ShhhsDocs
Trust Updated 2026-06-22

Verifiable security roadmap

Capability map for verifiable privacy signals, hosted JavaScript trust limits, passkeys, sender controls, chunked files, signed receipts, and corporate no-account workflows.

What is deployed today

Shhhs publishes a security whitepaper, crypto specification, threat model, metadata and retention guide, OpenAPI contract, CLI/MCP guides, responsible disclosure path, and automated route smokes. These are evidence signals, not substitutes for an external audit.

  • Security whitepaper
  • Threat model
  • OpenAPI and route smokes

Hosted JavaScript trust boundary

A hosted browser app should not be marketed as independently verified only because it says encryption happens locally. Stronger evidence requires reproducible client builds, signed release artifacts, public test vectors, extension review, or external audit evidence.

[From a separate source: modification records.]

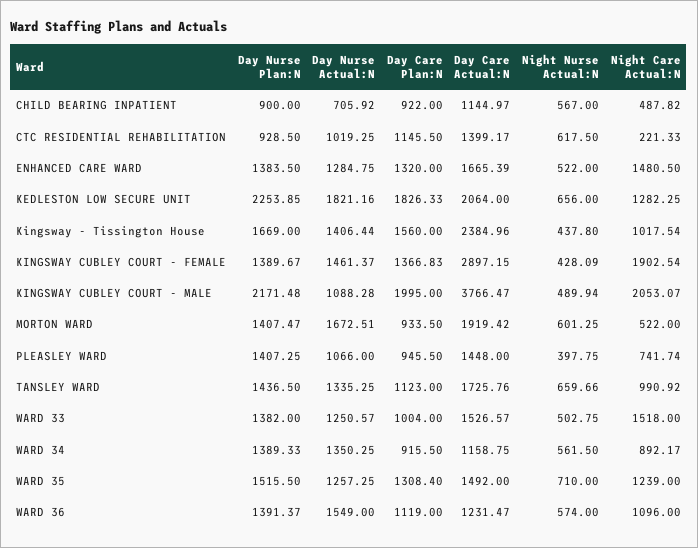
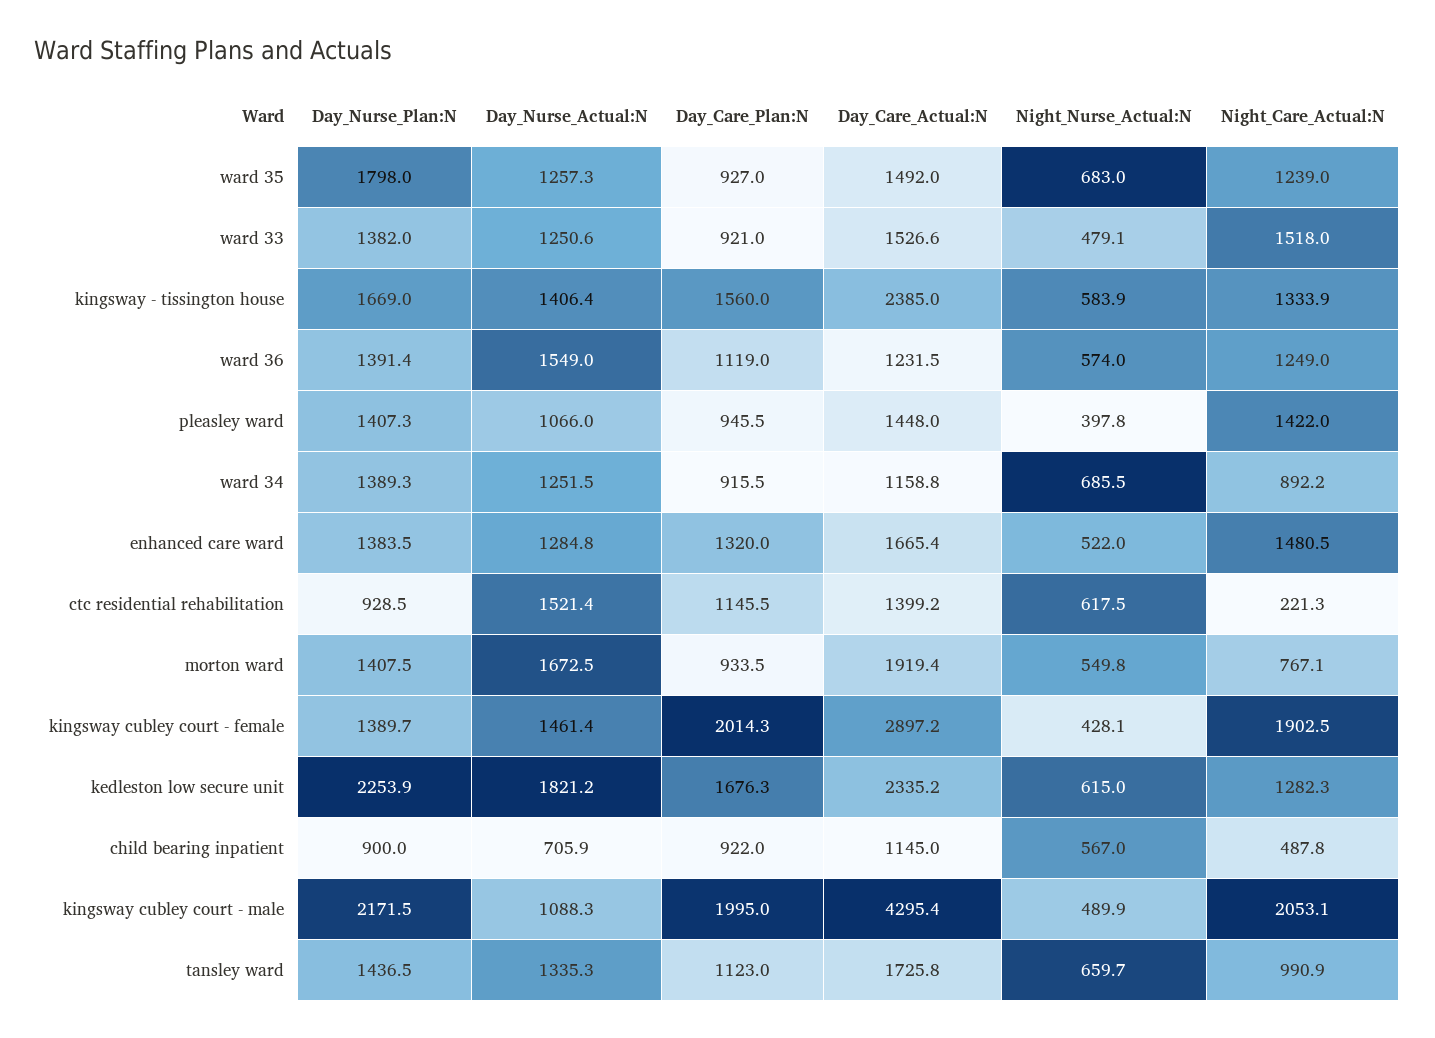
Day Nurse Actual:N, CTC RESIDENTIAL REHABILITATION: 1019.25 -> 1521.4
Day Care Plan:N, KEDLESTON LOW SECURE UNIT: 1826.33 -> 1676.3
Day Care Actual:N, KEDLESTON LOW SECURE UNIT: 2064 -> 2335.2
Night Nurse Actual:N, KEDLESTON LOW SECURE UNIT: 656 -> 615
Night Nurse Actual:N, Kingsway - Tissington House: 437.8 -> 583.9
Night Care Actual:N, Kingsway - Tissington House: 1017.54 -> 1333.9
Day Care Plan:N, KINGSWAY CUBLEY COURT - FEMALE: 1366.83 -> 2014.3
Day Care Actual:N, KINGSWAY CUBLEY COURT - MALE: 3766.47 -> 4295.4
Night Nurse Actual:N, MORTON WARD: 601.25 -> 549.8
Night Care Actual:N, MORTON WARD: 522 -> 767.1
Night Care Actual:N, PLEASLEY WARD: 741.74 -> 1422
Day Care Plan:N, WARD 33: 1004 -> 921
Night Nurse Actual:N, WARD 33: 502.75 -> 479.1
Day Nurse Actual:N, WARD 34: 1350.25 -> 1251.5
Night Nurse Actual:N, WARD 34: 561.5 -> 685.5
Day Nurse Plan:N, WARD 35: 1515.5 -> 1798
Day Care Plan:N, WARD 35: 1308.4 -> 927
Night Nurse Actual:N, WARD 35: 710 -> 683
Night Care Actual:N, WARD 36: 1096 -> 1249

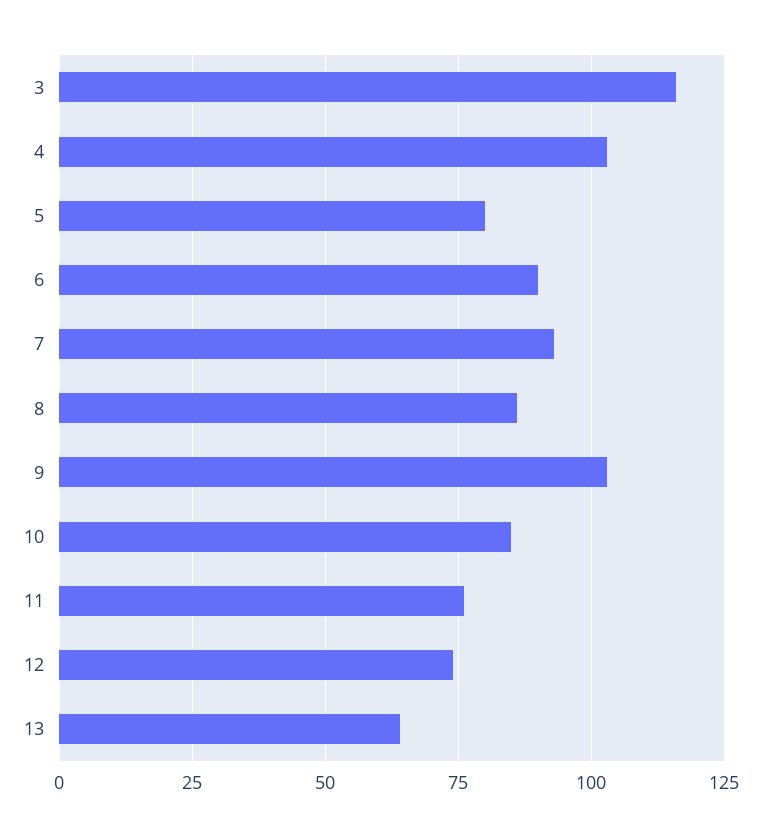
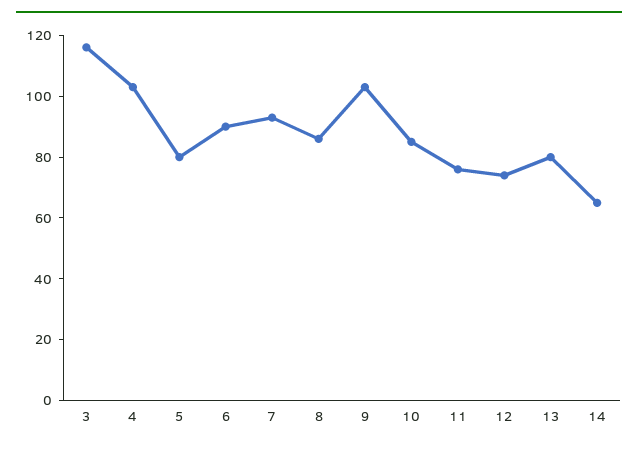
13: 65 -> 80
14: none -> 65

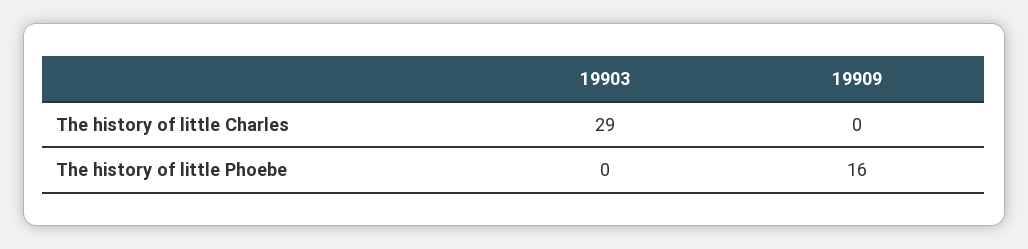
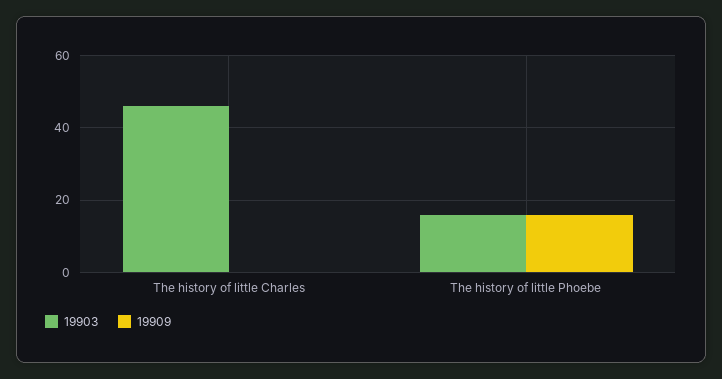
19903, The history of little Charles: 29 -> 45
19903, The history of little Phoebe: 0 -> 15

  • Reproducible client build
  • Signed release artifacts
  • Public test vectors

Formal proof language

Shhhs should not claim formal cryptographic proofs today. The supported claim is narrower: supported secret payload plaintext is encrypted before upload and private key material is kept out of server-readable URLs or storage in supported flows.

  • No formal-proof claim
  • No proof-system claim
  • Client-side payload encryption

Passkeys and recipients

Paid account access uses passkeys where available. Recipient-side passkey gates without nominal accounts remain roadmap because they require careful WebAuthn ceremony design, replay protection, device-loss handling, and clear recovery limits.

  • Paid passkeys exist
  • Recipient passkey gates are roadmap
  • No recovery overpromise

Sender governance

Remote burn, TTL, view limits, preview-safe no-fragment behavior, request disablement, and owner-only reveal are the current sender-control foundation. IP or country restrictions must be treated as policy gates, not as proof that the server cannot influence access.

  • Remote burn
  • TTL and views
  • Policy gates are metadata-bound

Roadmap signals

Large encrypted file chunks, signed open receipts, and stronger no-account corporate workflows are useful differentiators, but they need implementation, tests, entitlement limits, replay protection, and audit metadata before public claims expand.